◆ **DIRECTIONS FOR THIS TASK**
Set out every line of the records below as a numbered list, omitting any blank lines.

(Collection entries)
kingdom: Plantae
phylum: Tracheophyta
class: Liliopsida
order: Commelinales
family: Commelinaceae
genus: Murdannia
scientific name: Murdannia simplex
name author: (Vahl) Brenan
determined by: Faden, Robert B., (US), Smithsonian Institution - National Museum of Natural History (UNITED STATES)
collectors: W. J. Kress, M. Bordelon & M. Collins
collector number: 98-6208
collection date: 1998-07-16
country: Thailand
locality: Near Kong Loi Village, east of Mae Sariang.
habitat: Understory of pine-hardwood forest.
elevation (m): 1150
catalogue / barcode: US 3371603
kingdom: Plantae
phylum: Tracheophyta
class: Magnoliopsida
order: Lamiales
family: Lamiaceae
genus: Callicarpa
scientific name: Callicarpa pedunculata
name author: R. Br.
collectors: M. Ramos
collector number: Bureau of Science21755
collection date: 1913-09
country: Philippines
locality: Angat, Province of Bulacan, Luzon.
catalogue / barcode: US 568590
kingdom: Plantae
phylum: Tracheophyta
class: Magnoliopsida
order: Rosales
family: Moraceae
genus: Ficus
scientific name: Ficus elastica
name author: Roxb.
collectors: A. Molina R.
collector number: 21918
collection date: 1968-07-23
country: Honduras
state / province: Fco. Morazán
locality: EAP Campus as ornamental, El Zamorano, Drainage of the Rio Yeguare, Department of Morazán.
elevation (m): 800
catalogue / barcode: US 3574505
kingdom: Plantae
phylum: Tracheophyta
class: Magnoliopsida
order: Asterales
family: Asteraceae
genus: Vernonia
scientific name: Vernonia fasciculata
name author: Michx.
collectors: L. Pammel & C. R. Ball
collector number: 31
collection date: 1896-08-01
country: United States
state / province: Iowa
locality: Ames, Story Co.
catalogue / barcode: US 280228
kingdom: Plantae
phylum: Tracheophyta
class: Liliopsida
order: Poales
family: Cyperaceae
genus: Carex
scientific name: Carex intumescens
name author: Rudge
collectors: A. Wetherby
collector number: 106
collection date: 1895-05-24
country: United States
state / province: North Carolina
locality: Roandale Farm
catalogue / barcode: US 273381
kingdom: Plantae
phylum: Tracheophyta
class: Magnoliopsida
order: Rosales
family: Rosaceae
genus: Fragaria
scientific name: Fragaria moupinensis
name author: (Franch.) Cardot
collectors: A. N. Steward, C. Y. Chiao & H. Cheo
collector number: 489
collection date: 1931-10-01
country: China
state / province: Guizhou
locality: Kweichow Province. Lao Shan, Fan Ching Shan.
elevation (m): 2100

◆ **ANSWER IN FULL**
1. kingdom: Plantae
2. phylum: Tracheophyta
3. class: Liliopsida
4. order: Commelinales
5. family: Commelinaceae
6. genus: Murdannia
7. scientific name: Murdannia simplex
8. name author: (Vahl) Brenan
9. determined by: Faden, Robert B., (US), Smithsonian Institution - National Museum of Natural History (UNITED STATES)
10. collectors: W. J. Kress, M. Bordelon & M. Collins
11. collector number: 98-6208
12. collection date: 1998-07-16
13. country: Thailand
14. locality: Near Kong Loi Village, east of Mae Sariang.
15. habitat: Understory of pine-hardwood forest.
16. elevation (m): 1150
17. catalogue / barcode: US 3371603
18. kingdom: Plantae
19. phylum: Tracheophyta
20. class: Magnoliopsida
21. order: Lamiales
22. family: Lamiaceae
23. genus: Callicarpa
24. scientific name: Callicarpa pedunculata
25. name author: R. Br.
26. collectors: M. Ramos
27. collector number: Bureau of Science21755
28. collection date: 1913-09
29. country: Philippines
30. locality: Angat, Province of Bulacan, Luzon.
31. catalogue / barcode: US 568590
32. kingdom: Plantae
33. phylum: Tracheophyta
34. class: Magnoliopsida
35. order: Rosales
36. family: Moraceae
37. genus: Ficus
38. scientific name: Ficus elastica
39. name author: Roxb.
40. collectors: A. Molina R.
41. collector number: 21918
42. collection date: 1968-07-23
43. country: Honduras
44. state / province: Fco. Morazán
45. locality: EAP Campus as ornamental, El Zamorano, Drainage of the Rio Yeguare, Department of Morazán.
46. elevation (m): 800
47. catalogue / barcode: US 3574505
48. kingdom: Plantae
49. phylum: Tracheophyta
50. class: Magnoliopsida
51. order: Asterales
52. family: Asteraceae
53. genus: Vernonia
54. scientific name: Vernonia fasciculata
55. name author: Michx.
56. collectors: L. Pammel & C. R. Ball
57. collector number: 31
58. collection date: 1896-08-01
59. country: United States
60. state / province: Iowa
61. locality: Ames, Story Co.
62. catalogue / barcode: US 280228
63. kingdom: Plantae
64. phylum: Tracheophyta
65. class: Liliopsida
66. order: Poales
67. family: Cyperaceae
68. genus: Carex
69. scientific name: Carex intumescens
70. name author: Rudge
71. collectors: A. Wetherby
72. collector number: 106
73. collection date: 1895-05-24
74. country: United States
75. state / province: North Carolina
76. locality: Roandale Farm
77. catalogue / barcode: US 273381
78. kingdom: Plantae
79. phylum: Tracheophyta
80. class: Magnoliopsida
81. order: Rosales
82. family: Rosaceae
83. genus: Fragaria
84. scientific name: Fragaria moupinensis
85. name author: (Franch.) Cardot
86. collectors: A. N. Steward, C. Y. Chiao & H. Cheo
87. collector number: 489
88. collection date: 1931-10-01
89. country: China
90. state / province: Guizhou
91. locality: Kweichow Province. Lao Shan, Fan Ching Shan.
92. elevation (m): 2100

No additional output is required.